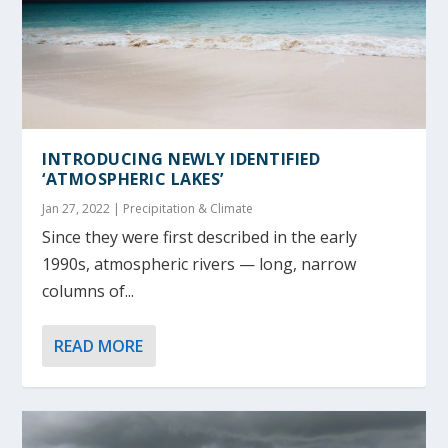
INTRODUCING NEWLY IDENTIFIED
‘ATMOSPHERIC LAKES’
Jan 27, 2022
|
Precipitation & Climate
Since they were first described in the early
1990s, atmospheric rivers — long, narrow
columns of...
READ MORE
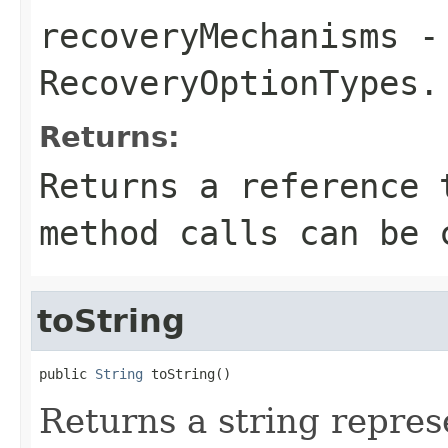
recoveryMechanisms
- 
RecoveryOptionTypes
.
Returns:
Returns a reference 
method calls can be 
toString
public 
String
 toString()
Returns a string represe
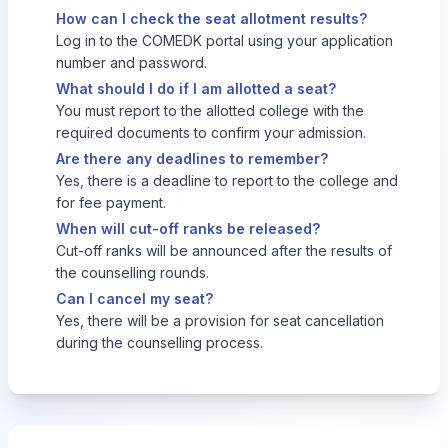
How can I check the seat allotment results?
Log in to the COMEDK portal using your application
number and password.
What should I do if I am allotted a seat?
You must report to the allotted college with the
required documents to confirm your admission.
Are there any deadlines to remember?
Yes, there is a deadline to report to the college and
for fee payment.
When will cut-off ranks be released?
Cut-off ranks will be announced after the results of
the counselling rounds.
Can I cancel my seat?
Yes, there will be a provision for seat cancellation
during the counselling process.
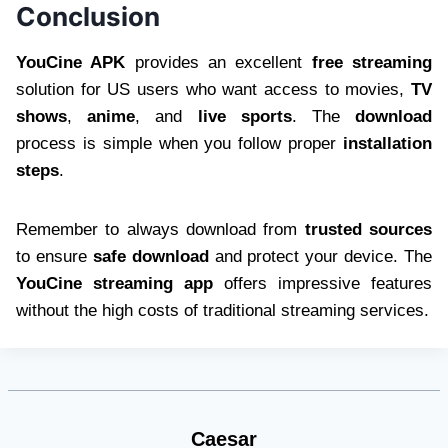
Conclusion
YouCine APK
provides an excellent
free streaming
solution for US users who want access to movies,
TV
shows
,
anime
, and
live sports
. The
download
process is simple when you follow proper
installation
steps
.
Remember to always download from
trusted sources
to ensure
safe download
and protect your device. The
YouCine streaming app
offers impressive features
without the high costs of traditional streaming services.
Caesar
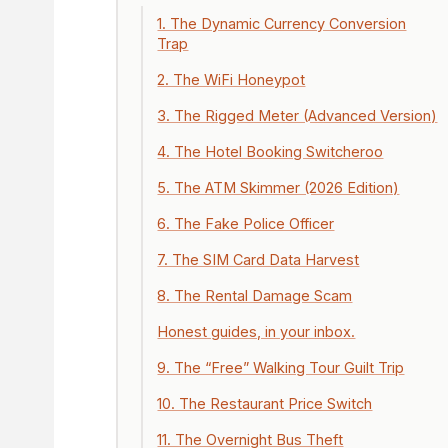
1. The Dynamic Currency Conversion
Trap
2. The WiFi Honeypot
3. The Rigged Meter (Advanced Version)
4. The Hotel Booking Switcheroo
5. The ATM Skimmer (2026 Edition)
6. The Fake Police Officer
7. The SIM Card Data Harvest
8. The Rental Damage Scam
Honest guides, in your inbox.
9. The “Free” Walking Tour Guilt Trip
10. The Restaurant Price Switch
11. The Overnight Bus Theft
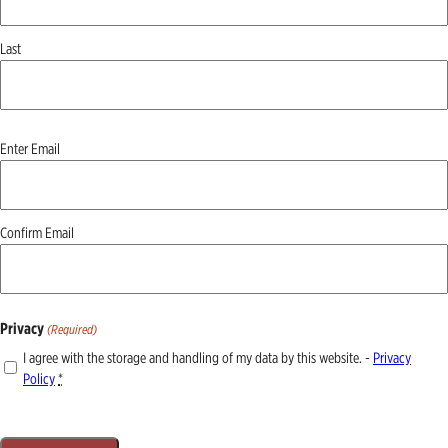
Last
Email
Enter Email
(Required)
Confirm Email
Privacy
(Required)
I agree with the storage and handling of my data by this website. -
Privacy
Policy
*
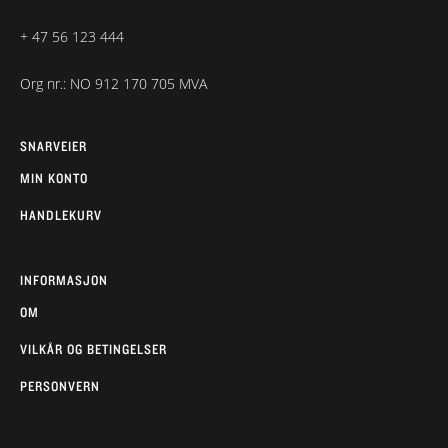
+ 47 56 123 444
Org nr.: NO 912 170 705 MVA
SNARVEIER
MIN KONTO
HANDLEKURV
INFORMASJON
OM
VILKÅR OG BETINGELSER
PERSONVERN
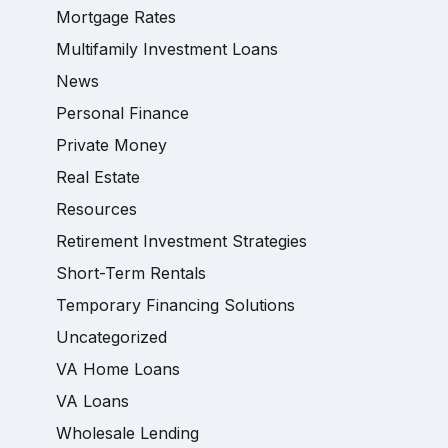
Mortgage Rates
Multifamily Investment Loans
News
Personal Finance
Private Money
Real Estate
Resources
Retirement Investment Strategies
Short-Term Rentals
Temporary Financing Solutions
Uncategorized
VA Home Loans
VA Loans
Wholesale Lending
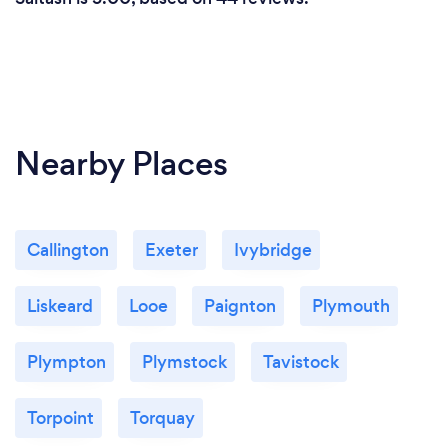
Nearby Places
Callington
Exeter
Ivybridge
Liskeard
Looe
Paignton
Plymouth
Plympton
Plymstock
Tavistock
Torpoint
Torquay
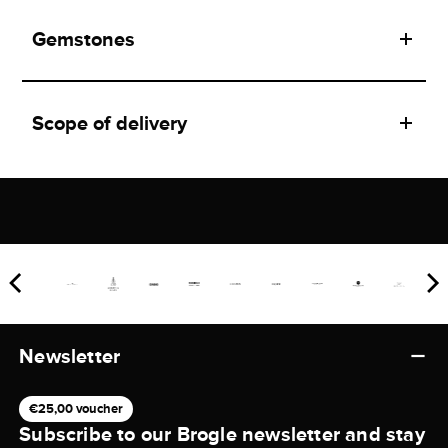
Gemstones
Scope of delivery
Newsletter
€25,00 voucher
Subscribe to our Brogle newsletter and stay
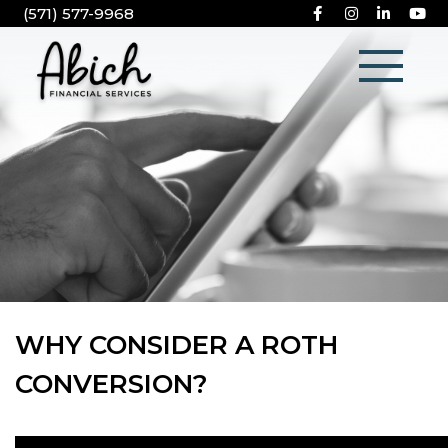
(571) 577-9968
WHY CONSIDER A ROTH
CONVERSION?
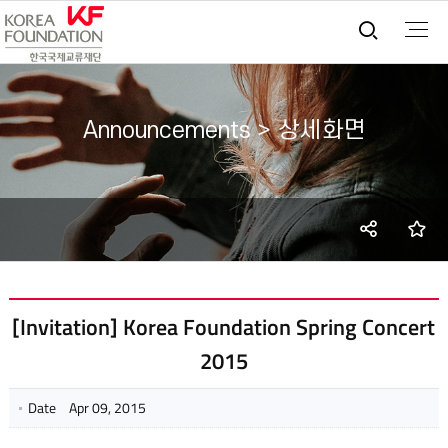
통합검
Announcements > 상세화면
SNS
즐
share
[Invitation] Korea Foundation Spring Concert
2015
Date
Apr 09, 2015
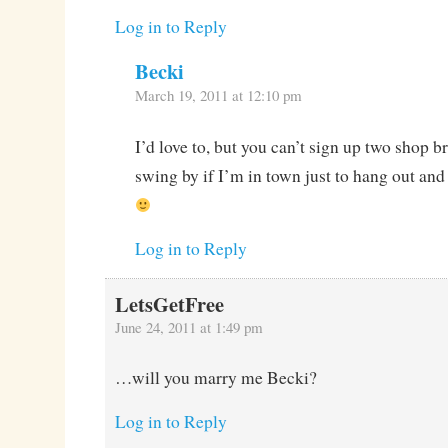
Log in to Reply
Becki
March 19, 2011 at 12:10 pm
I’d love to, but you can’t sign up two shop b
swing by if I’m in town just to hang out and
Log in to Reply
LetsGetFree
June 24, 2011 at 1:49 pm
…will you marry me Becki?
Log in to Reply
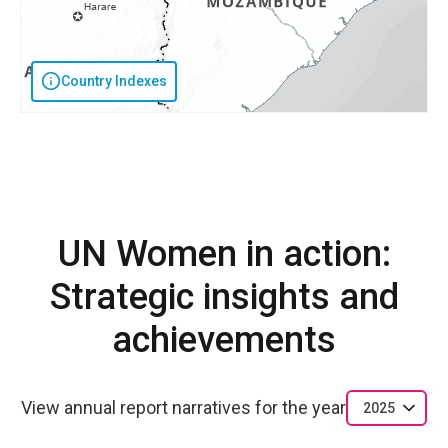
Country Indexes
UN Women in action:
Strategic insights and
achievements
View annual report narratives for the year
2025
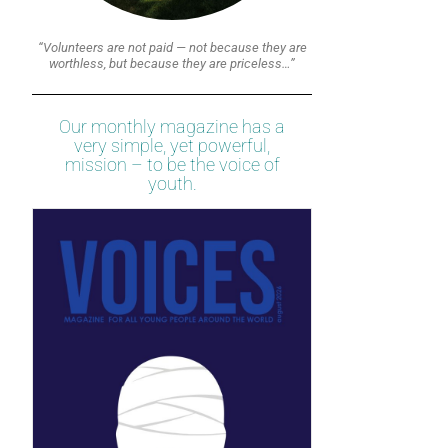
“Volunteers are not paid — not because they are
worthless, but because they are priceless…”
Our monthly magazine has a
very simple, yet powerful,
mission – to be the voice of
youth.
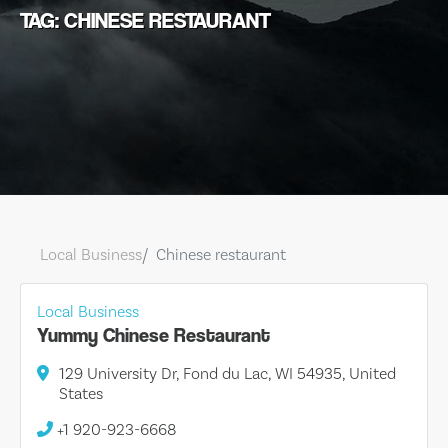
TAG: CHINESE RESTAURANT
Local Business
Chinese restaurant
Local Business
Yummy Chinese Restaurant
129 University Dr, Fond du Lac, WI 54935, United
States
+1 920-923-6668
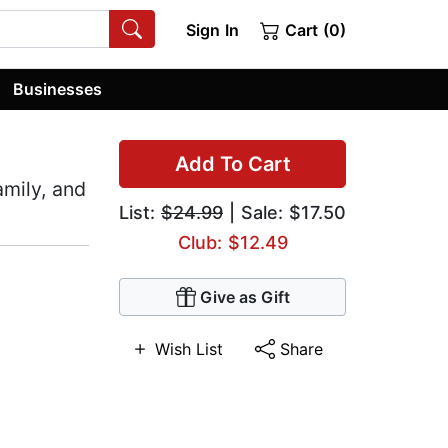
Sign In
Cart (0)
Businesses
Add To Cart
amily, and
List:
$24.99
| Sale: $17.50
Club: $12.49
Give as Gift
Wish List
Share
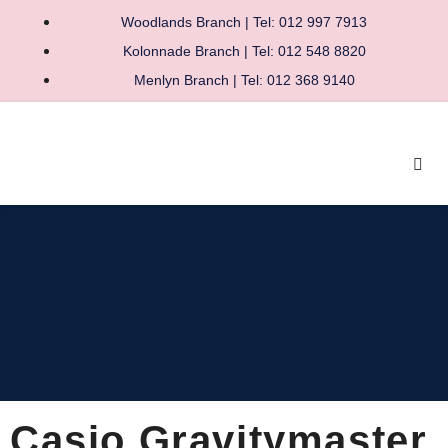
Woodlands Branch | Tel: 012 997 7913
Kolonnade Branch | Tel: 012 548 8820
Menlyn Branch | Tel: 012 368 9140
Casio Gravitymaster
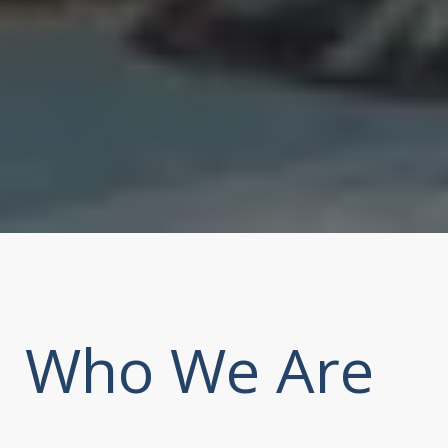
Who We Are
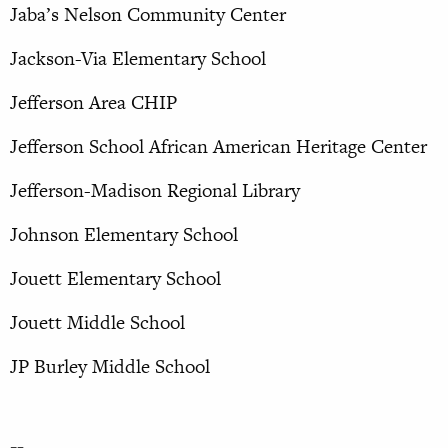
Jaba’s Nelson Community Center
Jackson-Via Elementary School
Jefferson Area CHIP
Jefferson School African American Heritage Center
Jefferson-Madison Regional Library
Johnson Elementary School
Jouett Elementary School
Jouett Middle School
JP Burley Middle School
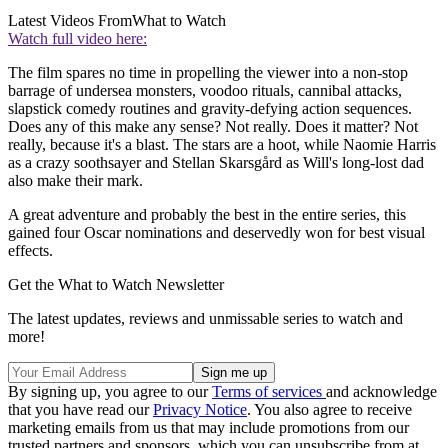
Latest Videos From
What to Watch
Watch full video here:
The film spares no time in propelling the viewer into a non-stop
barrage of undersea monsters, voodoo rituals, cannibal attacks,
slapstick comedy routines and gravity-defying action sequences.
Does any of this make any sense? Not really. Does it matter? Not
really, because it's a blast. The stars are a hoot, while Naomie Harris
as a crazy soothsayer and Stellan Skarsgård as Will's long-lost dad
also make their mark.
A great adventure and probably the best in the entire series, this
gained four Oscar nominations and deservedly won for best visual
effects.
Get the What to Watch Newsletter
The latest updates, reviews and unmissable series to watch and
more!
By signing up, you agree to our
Terms of services
and acknowledge
that you have read our
Privacy Notice
. You also agree to receive
marketing emails from us that may include promotions from our
trusted partners and sponsors, which you can unsubscribe from at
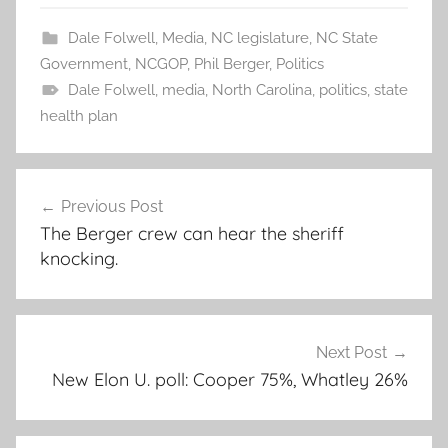
Dale Folwell
,
Media
,
NC legislature
,
NC State
Government
,
NCGOP
,
Phil Berger
,
Politics
Dale Folwell
,
media
,
North Carolina
,
politics
,
state
health plan
Post
Previous Post
navigation
The Berger crew can hear the sheriff
knocking.
Next Post
New Elon U. poll: Cooper 75%, Whatley 26%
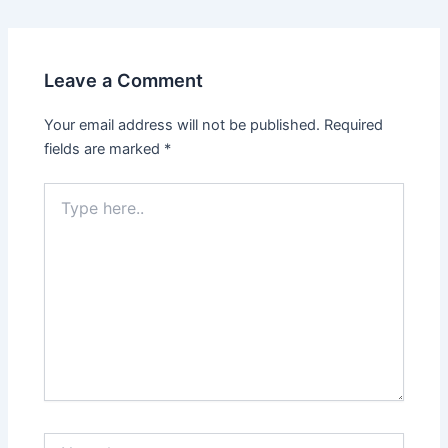
Leave a Comment
Your email address will not be published.
Required
fields are marked
*
Type
here..
Name*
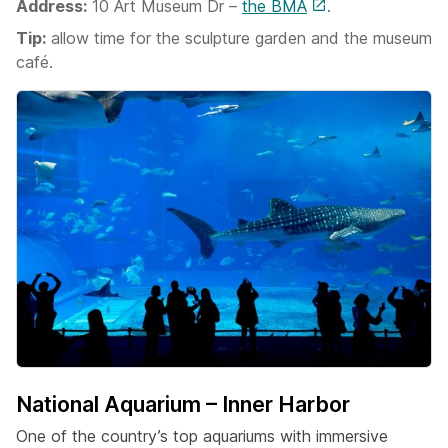
Address:
10 Art Museum Dr –
the BMA
.
Tip:
allow time for the sculpture garden and the museum
café.
National Aquarium – Inner Harbor
One of the country’s top aquariums with immersive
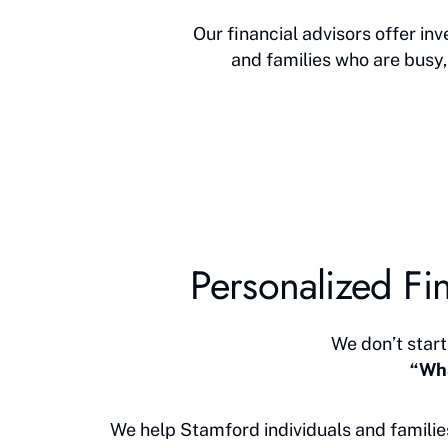
Our financial advisors offer i
and families who are busy,
Personalized Fin
We don’t start
“Wha
We help Stamford individuals and familie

§ JOB: Return exactly the lines that appear in the data above between the line containing "for fee payment." and the line containing "free streaming", both of which are included, and leave the pictures out.

§ OUTPUT OF THE EXERCISE:
for fee payment.
When will cut-off ranks be released?
Cut-off ranks will be announced after the results of
the counselling rounds.
Can I cancel my seat?
Yes, there will be a provision for seat cancellation
during the counselling process.
Conclusion
YouCine APK
provides an excellent
free streaming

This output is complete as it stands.